Suddenly shy, Rosie looked down and focused on her hands, chewing at the inside of her lip. "You said you'd tell me the real stories someday?" She glanced up at him quickly, and was startled to see him looking at her really closely, like he was trying to figure out something about her.

"Okay," he said finally. "I think you're old enough." And he turned his chair to face hers and sat forward so his arms were resting on his knees. "Where do you want to start?"

She hadn't really thought this out beyond asking the initial question. For a moment, she was at a loss, but then the firelight caught the strange faint scars that wound around his wrists and arms. Before she'd figured out the secret of Prince Billy, she'd never given them a second thought. But seeing them now, knowing some little bit of the truth, she thought and thought but couldn't find a Prince Billy story where Prince Billy got hurt like that.

"Where did your scars come from?"

The only sign that her father was surprised by the question was in the way his eyebrows rose. He raised his hands slightly and turned them toward her. "You mean these?" he asked. She nodded. He considered the scars as if he hadn't thought about them in a long time. "That's . . . a big first question, Rosie. These . . . well, you know Uncle Harry's Pensive?" Rosie's eyes widened.

"Uncle Harry's Pensive did that?" she asked, shocked. "But it's just tucked away on a shelf! It could fall on anyone! Do you think he knows?"

Her dad laughed. "No, sweetie. I mean, you know because of the Pensive that thoughts can be real, physical things?"

"Oh," she said, sinking back into her chair, feeling much less panicked. "Yes. I know that."

"Well, I . . . got on the wrong side of some very powerful thoughts. Concentrated all at once, not like the single thoughts that get diluted in a Pensive. That's where they latched on."

"How old were you?"

"Sixteen."

"And which Prince Billy adventure was it?"

Her father smiled. "Oh, let's see. That would have been Successfully Navigate The Puzzle Rooms, which were part of the Evil, Magical Toad enslaving the kingdom, and overlapped with both Save the Grim Prisoner and Save Sir Harold from Possession at the Hands of Lord Riddle."

Rosie was silent for a long time, digesting this. Then, she said, "This is gonna take a while, isn't it?" For the third time that night, Rosie's comment made her dad laugh.

"Yeah," he said. "So how about this?

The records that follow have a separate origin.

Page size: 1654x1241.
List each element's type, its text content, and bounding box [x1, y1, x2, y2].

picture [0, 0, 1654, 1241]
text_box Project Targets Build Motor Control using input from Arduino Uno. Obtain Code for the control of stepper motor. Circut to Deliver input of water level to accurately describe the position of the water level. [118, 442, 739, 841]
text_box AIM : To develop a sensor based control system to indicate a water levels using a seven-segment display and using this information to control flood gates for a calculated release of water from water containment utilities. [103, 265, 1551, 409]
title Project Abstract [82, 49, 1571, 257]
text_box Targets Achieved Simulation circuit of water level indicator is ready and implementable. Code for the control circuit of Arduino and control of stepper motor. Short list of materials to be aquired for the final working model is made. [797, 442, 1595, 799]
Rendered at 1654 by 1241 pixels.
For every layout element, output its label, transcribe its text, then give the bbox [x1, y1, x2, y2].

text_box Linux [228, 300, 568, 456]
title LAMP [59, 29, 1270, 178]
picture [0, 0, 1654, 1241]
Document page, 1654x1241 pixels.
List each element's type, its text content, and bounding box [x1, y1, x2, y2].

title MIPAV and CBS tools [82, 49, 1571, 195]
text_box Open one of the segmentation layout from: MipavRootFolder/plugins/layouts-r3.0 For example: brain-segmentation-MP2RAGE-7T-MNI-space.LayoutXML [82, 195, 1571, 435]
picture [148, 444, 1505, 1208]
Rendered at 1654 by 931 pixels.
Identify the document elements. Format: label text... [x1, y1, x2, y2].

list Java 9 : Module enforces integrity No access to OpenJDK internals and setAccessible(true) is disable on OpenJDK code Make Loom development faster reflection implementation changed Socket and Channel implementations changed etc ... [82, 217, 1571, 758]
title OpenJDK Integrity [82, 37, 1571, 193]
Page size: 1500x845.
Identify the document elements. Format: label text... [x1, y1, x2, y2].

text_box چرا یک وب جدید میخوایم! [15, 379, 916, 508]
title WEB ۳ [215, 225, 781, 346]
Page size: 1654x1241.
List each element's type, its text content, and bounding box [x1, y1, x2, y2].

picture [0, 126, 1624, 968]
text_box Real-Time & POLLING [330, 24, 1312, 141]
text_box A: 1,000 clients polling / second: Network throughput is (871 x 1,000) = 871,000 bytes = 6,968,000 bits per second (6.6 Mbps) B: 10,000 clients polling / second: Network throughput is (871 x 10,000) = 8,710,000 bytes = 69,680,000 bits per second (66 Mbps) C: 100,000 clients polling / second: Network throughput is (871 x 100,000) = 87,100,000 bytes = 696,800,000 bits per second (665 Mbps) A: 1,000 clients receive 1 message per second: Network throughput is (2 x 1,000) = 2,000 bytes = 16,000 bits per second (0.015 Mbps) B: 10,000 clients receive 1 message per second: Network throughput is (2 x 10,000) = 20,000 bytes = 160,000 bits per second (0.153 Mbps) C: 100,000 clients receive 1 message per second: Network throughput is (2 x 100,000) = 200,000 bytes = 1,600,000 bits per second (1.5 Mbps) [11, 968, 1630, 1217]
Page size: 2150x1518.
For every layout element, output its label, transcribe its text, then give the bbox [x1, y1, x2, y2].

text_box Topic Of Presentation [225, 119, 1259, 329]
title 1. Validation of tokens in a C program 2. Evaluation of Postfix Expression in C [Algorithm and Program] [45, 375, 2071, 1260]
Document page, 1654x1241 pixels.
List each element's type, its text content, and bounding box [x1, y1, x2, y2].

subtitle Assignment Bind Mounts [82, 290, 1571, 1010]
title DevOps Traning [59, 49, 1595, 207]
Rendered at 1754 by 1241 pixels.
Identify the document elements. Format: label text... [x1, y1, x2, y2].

You go on up to bed before your mother finds out you're down here, and I promise that the next time you make your way down here, I'll start at the beginning, hmm?"

"Okay," she said reluctantly, dragging herself out of the chair. Her dad smiled and kissed her head.

"Night, Princess," he said.

"Night, Daddy," she said, kissing his cheek.

Rosie became a frequent fixture in her father's study after that, and night by night, story by story, Rosie learned the truth behind the tales, the good and the slightly ugly. It didn't happen in weeks, or even months, and there were some sides of stories that took years to come out, but everything she learned, even the ugly parts, only made her dad more of a hero in her eyes. And every story made her more determined to become the kind of girl worthy of being his daughter.


My Pieces Rose shares two canons: Rose from the Roses Trilogy and Rosie from Bedtime Stories. She gave me a little trouble because I've already written so much about her, but in the end, I decided I wanted to focus on what mentality from her childhood kind of drives her in the Roses trilogy. Her father is such a hero in her eyes, and she wants so badly to live up to the kind of character he was in these childhood stories, and she was so in awe of and filled with love for him, and that determination to be worth something in his eyes, that she managed to miss what was beyond obvious to everyone else.

I really enjoy writing Daddy!Ron, too, so that was fun to explore a little further here. I honestly think Ron would be the best kind of dad. He's not perfect, but he tries so hard and loves his child so much. I hope I captured that.